DOCUMENT:
┄┄┄┄┄┄┄┄┄┄┄┄┄┄┄┄┄┄┄┄

It was a cold, March day in 2004 when the Toby Keith tour rolled into Portland, Maine for the final two shows of the Shock ‘N Y’All Tour at the Portland Civic Center. I thought it was a fitting finale to end this whirlwind of a touring season back in my native land of New England, kind of like coming full circle to where I began my journey into the big leagues just two short years before. Except for a couple of weeks off for the holidays, we had been running virtually nonstop since July, and many of us were ready for some real time off.
A tour on this level, or on any level for that matter, is very much like a family, everybody knows a little bit about everybody else’s business, there’s no escape. By this point of the tour, some 90 shows after I had begun my new vocation of guitar tech, I had become very proficient at my job, the only real debacle to date being Rich’s guitar rig going down for a few panicked moments a couple weeks back. Despite the fact that I was doing my job well, it was no secret to everyone else on the tour that I desired to land a gig as a player, and that my role as tech would likely be short-lived.
I have to admit, while my job was stressful at times, my specific daily tasks, while tedious, weren’t that difficult. It was the emotional quagmire of being a player stuck in a tech’s body that I found most challenging. Being gone for days or weeks on end, setting up guitars and gear all day long, watching the arena slowly fill to capacity, and then right at the peak of the night finding myself standing on the sidelines watching the game. Don’t get me wrong, it was still a thrill to be a part of. I stood on many a stage facing 20,000 or more concertgoers, with every note of the band’s 20 song set permeating my being. It was truly electrifying! But as much of a rush as this was, I wanted to be up there playing guitar, and everybody pretty much knew this. After all, not only is it fun to play music with a band for a receptive crowd, peer recognition is also one of the validations that many of us musicians seek.

┄┄┄┄┄┄┄┄┄┄┄┄┄┄┄┄┄┄┄┄

SHORT PROBLEM A:
According to the tour account, which venue hosted the final two shows of the Shock ‘N Y’All Tour?

[Data items]
┄┄┄┄┄┄┄┄┄┄┄┄┄┄┄┄┄┄┄┄

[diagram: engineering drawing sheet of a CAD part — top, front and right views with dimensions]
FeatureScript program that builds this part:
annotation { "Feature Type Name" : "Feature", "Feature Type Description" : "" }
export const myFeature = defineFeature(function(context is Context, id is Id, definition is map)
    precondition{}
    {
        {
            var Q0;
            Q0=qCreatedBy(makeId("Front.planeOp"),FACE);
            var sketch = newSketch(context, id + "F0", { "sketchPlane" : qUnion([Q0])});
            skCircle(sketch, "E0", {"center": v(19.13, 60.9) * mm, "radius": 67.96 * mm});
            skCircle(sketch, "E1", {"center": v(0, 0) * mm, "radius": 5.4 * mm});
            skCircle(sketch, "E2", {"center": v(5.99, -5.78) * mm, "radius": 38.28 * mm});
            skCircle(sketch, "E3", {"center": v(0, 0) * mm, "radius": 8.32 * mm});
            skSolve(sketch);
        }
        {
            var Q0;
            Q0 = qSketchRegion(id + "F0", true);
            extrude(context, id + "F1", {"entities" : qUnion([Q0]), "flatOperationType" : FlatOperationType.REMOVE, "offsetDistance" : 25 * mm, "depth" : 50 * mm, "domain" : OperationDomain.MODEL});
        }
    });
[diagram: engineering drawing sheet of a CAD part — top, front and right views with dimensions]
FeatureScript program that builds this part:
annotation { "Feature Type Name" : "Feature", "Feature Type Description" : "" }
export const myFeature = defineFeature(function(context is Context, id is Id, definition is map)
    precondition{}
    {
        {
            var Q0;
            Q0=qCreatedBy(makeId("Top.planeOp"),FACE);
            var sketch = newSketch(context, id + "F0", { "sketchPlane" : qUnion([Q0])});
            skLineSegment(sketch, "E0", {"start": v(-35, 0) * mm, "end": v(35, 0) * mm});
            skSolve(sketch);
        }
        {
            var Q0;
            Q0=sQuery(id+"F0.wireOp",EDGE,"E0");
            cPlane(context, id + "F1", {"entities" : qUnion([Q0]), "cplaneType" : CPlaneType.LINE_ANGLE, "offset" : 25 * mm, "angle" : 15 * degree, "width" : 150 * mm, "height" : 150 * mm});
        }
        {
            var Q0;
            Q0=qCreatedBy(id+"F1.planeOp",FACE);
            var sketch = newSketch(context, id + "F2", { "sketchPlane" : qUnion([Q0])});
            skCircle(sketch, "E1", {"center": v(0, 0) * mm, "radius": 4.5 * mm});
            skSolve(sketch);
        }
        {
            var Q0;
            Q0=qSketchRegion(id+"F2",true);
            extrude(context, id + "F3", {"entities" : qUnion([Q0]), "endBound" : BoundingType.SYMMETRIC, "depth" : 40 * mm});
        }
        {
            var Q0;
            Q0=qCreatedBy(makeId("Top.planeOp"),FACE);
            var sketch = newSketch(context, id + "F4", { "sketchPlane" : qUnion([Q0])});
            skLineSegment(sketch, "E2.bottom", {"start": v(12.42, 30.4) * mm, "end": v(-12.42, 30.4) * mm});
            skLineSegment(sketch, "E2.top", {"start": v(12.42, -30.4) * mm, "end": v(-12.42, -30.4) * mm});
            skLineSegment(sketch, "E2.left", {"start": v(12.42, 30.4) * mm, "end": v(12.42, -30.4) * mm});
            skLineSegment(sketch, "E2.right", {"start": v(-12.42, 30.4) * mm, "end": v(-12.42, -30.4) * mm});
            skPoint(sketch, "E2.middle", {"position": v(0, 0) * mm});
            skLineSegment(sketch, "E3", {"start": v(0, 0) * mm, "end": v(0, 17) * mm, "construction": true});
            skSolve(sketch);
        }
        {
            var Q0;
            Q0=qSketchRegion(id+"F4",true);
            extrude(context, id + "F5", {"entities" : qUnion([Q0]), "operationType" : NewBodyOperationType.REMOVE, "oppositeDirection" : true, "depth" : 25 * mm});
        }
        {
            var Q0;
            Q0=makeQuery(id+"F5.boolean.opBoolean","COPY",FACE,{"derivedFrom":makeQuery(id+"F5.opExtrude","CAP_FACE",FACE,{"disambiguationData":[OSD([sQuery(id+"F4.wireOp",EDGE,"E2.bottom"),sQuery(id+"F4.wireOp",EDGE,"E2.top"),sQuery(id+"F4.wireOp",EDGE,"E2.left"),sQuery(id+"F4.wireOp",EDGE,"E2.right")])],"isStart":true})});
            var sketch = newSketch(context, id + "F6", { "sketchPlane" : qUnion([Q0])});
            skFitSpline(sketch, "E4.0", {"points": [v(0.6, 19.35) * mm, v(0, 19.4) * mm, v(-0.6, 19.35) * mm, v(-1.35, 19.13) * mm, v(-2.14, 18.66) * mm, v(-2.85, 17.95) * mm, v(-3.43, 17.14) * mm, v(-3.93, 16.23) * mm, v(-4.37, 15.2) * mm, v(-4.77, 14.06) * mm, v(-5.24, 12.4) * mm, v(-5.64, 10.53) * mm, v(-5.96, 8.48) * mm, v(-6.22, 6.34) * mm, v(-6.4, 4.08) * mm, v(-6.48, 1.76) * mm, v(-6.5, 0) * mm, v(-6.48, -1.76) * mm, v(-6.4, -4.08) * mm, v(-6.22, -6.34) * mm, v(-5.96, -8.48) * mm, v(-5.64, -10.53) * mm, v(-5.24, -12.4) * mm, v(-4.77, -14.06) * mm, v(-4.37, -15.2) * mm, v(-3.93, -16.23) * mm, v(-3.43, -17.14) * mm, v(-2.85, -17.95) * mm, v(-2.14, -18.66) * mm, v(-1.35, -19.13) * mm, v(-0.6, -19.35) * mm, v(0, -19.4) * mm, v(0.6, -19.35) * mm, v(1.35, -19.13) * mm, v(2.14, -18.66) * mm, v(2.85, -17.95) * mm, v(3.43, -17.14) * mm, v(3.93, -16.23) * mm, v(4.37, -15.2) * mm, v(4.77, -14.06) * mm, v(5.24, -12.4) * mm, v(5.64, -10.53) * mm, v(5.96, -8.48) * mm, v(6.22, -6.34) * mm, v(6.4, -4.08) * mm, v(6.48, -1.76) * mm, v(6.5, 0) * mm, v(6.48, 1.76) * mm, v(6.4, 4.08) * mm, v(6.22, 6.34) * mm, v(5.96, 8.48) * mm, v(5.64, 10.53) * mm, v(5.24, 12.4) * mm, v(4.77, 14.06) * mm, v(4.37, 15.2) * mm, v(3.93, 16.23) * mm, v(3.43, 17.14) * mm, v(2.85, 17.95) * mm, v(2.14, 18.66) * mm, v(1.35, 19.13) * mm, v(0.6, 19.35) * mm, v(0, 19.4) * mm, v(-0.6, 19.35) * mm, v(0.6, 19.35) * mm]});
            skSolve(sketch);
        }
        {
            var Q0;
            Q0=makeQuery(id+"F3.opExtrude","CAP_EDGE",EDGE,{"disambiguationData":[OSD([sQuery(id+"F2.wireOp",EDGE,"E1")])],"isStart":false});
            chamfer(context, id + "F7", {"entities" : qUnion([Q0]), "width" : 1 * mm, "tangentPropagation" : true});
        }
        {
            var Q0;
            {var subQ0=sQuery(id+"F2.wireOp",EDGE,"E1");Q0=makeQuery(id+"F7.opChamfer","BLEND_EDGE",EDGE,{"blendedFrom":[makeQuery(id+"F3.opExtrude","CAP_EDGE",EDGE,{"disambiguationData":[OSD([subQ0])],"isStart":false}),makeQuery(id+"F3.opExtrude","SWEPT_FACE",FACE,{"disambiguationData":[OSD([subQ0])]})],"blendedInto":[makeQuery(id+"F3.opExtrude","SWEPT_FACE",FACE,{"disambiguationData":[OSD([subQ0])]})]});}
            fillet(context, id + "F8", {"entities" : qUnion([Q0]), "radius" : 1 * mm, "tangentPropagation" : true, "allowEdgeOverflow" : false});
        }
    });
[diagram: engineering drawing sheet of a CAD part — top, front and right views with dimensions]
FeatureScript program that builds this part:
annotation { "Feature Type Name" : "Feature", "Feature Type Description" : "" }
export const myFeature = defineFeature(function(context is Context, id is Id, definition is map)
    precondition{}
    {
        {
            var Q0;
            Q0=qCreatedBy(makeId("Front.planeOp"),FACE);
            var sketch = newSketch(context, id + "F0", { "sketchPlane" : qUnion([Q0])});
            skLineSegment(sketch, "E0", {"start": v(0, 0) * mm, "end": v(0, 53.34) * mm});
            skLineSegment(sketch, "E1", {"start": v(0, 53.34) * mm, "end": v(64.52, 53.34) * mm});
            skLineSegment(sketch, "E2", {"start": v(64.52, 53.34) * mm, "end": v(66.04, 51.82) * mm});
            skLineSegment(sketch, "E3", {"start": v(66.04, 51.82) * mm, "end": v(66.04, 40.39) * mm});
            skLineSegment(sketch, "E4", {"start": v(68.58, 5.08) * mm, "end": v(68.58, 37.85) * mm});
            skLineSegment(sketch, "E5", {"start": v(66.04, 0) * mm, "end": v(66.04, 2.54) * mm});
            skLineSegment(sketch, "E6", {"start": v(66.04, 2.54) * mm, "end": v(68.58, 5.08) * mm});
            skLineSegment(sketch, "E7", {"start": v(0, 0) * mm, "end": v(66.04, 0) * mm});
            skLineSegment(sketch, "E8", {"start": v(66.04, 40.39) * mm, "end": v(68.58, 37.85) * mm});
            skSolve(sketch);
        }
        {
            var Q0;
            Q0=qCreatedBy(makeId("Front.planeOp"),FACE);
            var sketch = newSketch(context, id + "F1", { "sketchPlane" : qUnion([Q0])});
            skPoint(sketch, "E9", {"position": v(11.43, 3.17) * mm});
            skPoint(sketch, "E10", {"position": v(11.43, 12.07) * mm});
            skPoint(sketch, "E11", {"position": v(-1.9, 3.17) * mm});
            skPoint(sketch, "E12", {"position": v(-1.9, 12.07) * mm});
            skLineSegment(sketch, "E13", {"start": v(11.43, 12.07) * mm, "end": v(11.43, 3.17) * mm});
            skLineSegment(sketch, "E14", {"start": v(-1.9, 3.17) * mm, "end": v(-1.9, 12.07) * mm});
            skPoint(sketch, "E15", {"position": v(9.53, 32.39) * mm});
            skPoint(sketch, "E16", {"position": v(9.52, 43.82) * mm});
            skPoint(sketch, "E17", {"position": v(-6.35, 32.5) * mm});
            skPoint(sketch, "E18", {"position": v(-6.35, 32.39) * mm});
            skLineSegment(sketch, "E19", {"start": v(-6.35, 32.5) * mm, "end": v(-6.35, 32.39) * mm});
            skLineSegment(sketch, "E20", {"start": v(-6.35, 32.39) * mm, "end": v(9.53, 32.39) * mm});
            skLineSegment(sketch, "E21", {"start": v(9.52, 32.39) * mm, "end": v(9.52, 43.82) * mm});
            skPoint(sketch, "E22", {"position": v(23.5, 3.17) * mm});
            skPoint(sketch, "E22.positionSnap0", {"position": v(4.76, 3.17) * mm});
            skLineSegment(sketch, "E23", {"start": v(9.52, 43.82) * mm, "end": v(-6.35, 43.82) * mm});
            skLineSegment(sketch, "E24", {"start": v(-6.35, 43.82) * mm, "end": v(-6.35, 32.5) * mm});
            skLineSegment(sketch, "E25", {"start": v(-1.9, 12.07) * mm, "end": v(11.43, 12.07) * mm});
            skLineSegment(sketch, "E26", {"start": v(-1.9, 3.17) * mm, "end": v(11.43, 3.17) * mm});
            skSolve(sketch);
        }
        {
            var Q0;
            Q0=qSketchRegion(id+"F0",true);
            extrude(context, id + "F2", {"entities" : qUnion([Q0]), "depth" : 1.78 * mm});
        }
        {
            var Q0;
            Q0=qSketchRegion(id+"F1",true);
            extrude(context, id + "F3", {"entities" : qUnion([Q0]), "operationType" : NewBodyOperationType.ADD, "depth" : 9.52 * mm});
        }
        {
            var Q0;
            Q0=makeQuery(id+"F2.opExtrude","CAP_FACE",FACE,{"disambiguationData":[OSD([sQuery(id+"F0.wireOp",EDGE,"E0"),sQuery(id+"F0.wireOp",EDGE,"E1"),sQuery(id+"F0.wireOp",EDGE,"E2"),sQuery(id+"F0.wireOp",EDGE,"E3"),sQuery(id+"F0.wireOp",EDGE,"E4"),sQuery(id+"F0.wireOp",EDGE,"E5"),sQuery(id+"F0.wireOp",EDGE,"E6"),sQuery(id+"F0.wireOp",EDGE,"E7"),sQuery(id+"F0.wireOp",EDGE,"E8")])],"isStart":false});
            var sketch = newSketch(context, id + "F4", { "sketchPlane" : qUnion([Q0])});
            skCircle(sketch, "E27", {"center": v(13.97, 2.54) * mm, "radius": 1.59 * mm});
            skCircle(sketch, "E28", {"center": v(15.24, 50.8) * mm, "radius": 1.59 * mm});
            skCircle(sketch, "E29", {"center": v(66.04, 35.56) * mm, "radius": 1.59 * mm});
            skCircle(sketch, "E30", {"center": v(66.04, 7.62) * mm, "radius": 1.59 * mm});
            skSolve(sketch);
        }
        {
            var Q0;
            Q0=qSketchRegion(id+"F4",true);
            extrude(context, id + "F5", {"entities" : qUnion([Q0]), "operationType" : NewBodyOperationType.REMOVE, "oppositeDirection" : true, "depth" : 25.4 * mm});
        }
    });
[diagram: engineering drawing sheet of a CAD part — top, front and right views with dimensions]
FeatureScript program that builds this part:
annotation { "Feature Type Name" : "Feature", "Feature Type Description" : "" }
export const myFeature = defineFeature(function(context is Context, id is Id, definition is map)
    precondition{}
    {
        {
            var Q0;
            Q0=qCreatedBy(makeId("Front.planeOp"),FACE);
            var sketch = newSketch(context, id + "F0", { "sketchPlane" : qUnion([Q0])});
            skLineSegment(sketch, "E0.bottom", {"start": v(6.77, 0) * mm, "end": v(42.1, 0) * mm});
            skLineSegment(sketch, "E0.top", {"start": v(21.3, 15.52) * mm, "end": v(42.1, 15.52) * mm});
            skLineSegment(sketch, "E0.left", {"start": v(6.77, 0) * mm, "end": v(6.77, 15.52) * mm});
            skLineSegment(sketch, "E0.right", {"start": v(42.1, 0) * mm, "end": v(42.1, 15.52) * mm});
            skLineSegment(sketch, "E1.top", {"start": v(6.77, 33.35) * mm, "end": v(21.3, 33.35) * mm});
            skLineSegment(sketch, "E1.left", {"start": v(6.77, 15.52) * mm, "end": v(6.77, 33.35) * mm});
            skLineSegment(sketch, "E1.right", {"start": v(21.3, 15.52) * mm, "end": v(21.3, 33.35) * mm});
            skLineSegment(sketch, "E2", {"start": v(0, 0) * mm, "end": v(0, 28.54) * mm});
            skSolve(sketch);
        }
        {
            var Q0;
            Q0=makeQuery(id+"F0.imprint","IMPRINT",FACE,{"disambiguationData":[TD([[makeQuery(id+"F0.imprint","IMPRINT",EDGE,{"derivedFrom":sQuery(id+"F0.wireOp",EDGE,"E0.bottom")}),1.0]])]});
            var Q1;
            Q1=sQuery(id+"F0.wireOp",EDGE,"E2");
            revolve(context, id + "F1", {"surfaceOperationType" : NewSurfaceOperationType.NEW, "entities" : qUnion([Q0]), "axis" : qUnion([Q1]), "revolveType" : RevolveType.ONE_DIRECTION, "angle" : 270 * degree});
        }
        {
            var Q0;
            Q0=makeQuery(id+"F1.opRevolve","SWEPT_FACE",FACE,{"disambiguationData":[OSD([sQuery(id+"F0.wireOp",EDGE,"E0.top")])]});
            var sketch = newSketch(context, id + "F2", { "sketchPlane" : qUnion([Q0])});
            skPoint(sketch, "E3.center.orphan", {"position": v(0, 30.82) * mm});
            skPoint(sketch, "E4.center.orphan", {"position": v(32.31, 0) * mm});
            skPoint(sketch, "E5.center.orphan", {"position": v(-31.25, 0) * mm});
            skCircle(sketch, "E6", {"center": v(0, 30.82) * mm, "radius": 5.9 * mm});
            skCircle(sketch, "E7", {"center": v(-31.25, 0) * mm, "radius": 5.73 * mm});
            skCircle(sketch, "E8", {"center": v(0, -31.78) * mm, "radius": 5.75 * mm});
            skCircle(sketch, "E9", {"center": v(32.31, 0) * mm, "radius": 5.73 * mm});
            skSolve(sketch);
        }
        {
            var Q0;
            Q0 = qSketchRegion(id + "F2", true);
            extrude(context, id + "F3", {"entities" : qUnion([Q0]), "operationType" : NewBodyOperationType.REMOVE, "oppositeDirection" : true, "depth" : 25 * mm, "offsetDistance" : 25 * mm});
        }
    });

┄┄┄┄┄┄┄┄┄┄┄┄┄┄┄┄┄┄┄┄

SHORT PROBLEM B:
Extract the records from their first line through the line containing "v(19.13, 60.9) *", including both ends, and reproduce that span verbatim.

EXPECTED ANSWER A:
The Portland Civic Center in Portland, Maine.

EXPECTED ANSWER B:
[diagram: engineering drawing sheet of a CAD part — top, front and right views with dimensions]
FeatureScript program that builds this part:
annotation { "Feature Type Name" : "Feature", "Feature Type Description" : "" }
export const myFeature = defineFeature(function(context is Context, id is Id, definition is map)
    precondition{}
    {
        {
            var Q0;
            Q0=qCreatedBy(makeId("Front.planeOp"),FACE);
            var sketch = newSketch(context, id + "F0", { "sketchPlane" : qUnion([Q0])});
            skCircle(sketch, "E0", {"center": v(19.13, 60.9) * mm, "radius": 67.96 * mm});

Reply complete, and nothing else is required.